En contraste a esa radiografía de un sistema podrido, Gabriel García Márquez nos regala un dibujo a detalle de la personalidad del tirano. El otoño del patriarca se centra los recuerdos de un líder que ha llegado a cumplir un siglo al frente de un país (cuyos acontecimientos ponen más dificultades que pistas para situarlo en una época o un mapa). Como es su costumbre, García Márquez aprovecha todo tipo de imágenes simbólicas, exageraciones poéticas, referencias históricas y bíblicas (junto a centenas y centenas de adjetivos) para representar un poder que por más intentos que se hagan, no va a cambiar de manos (tomen nota). Al mismo tiempo, esta novela busca profundizar en la soledad que el poder absoluto lleva consigo y la desmesura que supone un sistema despótico donde todo es posible: morir más de una vez, vender el mar a los norteamericanos, canonizar a la propia madre, asar con especies al traidor ministro de Defensa y servirlo en un banquete al resto de los conspiradores. “El único error que no puede cometer ni una sola vez en toda su vida un hombre investido de autoridad y mando”, dice el patriarca, “es impartir una orden que no esté seguro de que será cumplida”. Toda una filosofía de vida.
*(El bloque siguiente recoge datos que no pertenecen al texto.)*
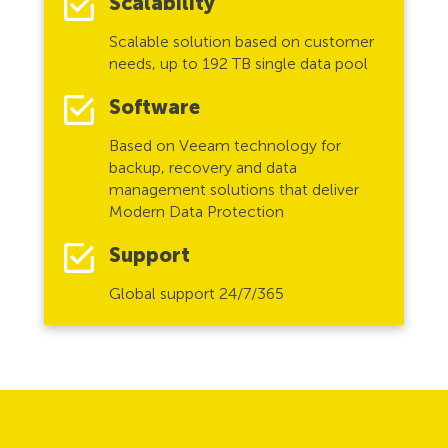
Scalability
Scalable solution based on customer
needs, up to 192 TB single data pool
Software
Based on Veeam technology for
backup, recovery and data
management solutions that deliver
Modern Data Protection
Support
Global support 24/7/365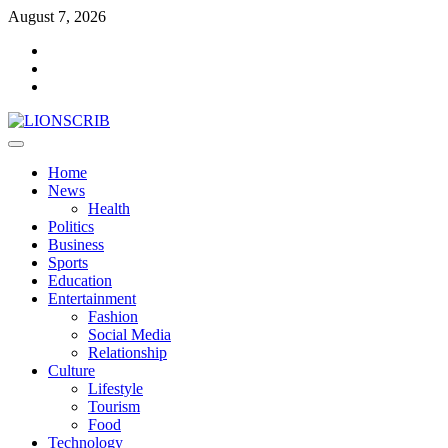
Skip
August 7, 2026
to
Facebook
content
Twitter
Instagram
Primary
Menu
Home
News
Health
Politics
Business
Sports
Education
Entertainment
Fashion
Social Media
Relationship
Culture
Lifestyle
Tourism
Food
Technology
“¿En qué momento se había jodido el Perú?” es el tipo de frases que uno va repitiendo por ahí con ligeras variantes, pero que cuando se leen en su contexto original se puede entender el tamaño de su pesimismo. Así inicia Conversación en La Catedral, la novela en la que Mario Vargas Llosa describe, a través de una centena de personajes periféricos y centrales, la dictadura de Manuel Odría en ese país, un régimen marcado por la impunidad y las divisiones sociales y raciales. El libro está construido alrededor de los diálogos que en un bar llamado La Catedral sostienen Zavalita –otrora rico y revolucionario, pero ahora simplemente un mediocre empleado de periódico- con Ambrosio, el zambo que tiempo atrás había sido chofer de su familia y amante de su padre. La anécdota central sirve para que personajes de todos los estratos y oficios entren y salgan de la novela para evidenciar que un gobierno infame no es muy distinto en vileza a los miembros de su sociedad. Y parecerá poca cosa, pero Vargas Llosa demuestra en esta obra una capacidad extraordinaria para transmitir en 700 páginas, llenas de técnicas renovadoras, la frustración de un país que ha sido contagiado de desesperanza.

Finalmente, la narrativa no es el único género capaz de hablar del poder y de las condiciones en que deja a un pueblo. Octavio Paz, quien en sus inicios simpatizó con la Izquierda y años más tarde, se convirtió en una suerte de villano favorito de esa misma Izquierda, también vivió fascinado con el tema. A los excesos del Estado dedicó no pocos ensayos, pero si somos lo bastante agudos podemos encontrar esas mismas inquietudes en su poesía (sobre todo en la de su primera época). Producto de constantes revisiones y refundiciones, Libertad bajo palabra no sólo es el primer libro que Paz consideró realmente suyo, sino que es el trabajo esencial para entender la vertiente civil de su poesía. Textos como “Elegía a un compañero muerto en el frente de Aragón” o “Bajo tu clara sombra” dan muestra de fuertes preocupaciones sociales. En “Entre la piedra y la flor”, escrito durante su estancia en Yucatán a donde llegó a fundar una escuela para hijos de trabajadores, acusa la miseria de la que fue testigo y, a la vez, hace una condena del dinero que “es infinito y crea desiertos infinitos”. Ese país visto por Paz y que marcó su poesía temprana es el mismo que Vargas Llosa denominaría décadas después “la dictadura perfecta”. Y sí, adivinaron: se trataba ya del país del partido único.

CONCLUSIÓN

Y como dijo el poeta: ¿Qué hubiera escrito Neruda, qué habría contado Roa Bastos, si no existieran dictaduras como las de ustedes?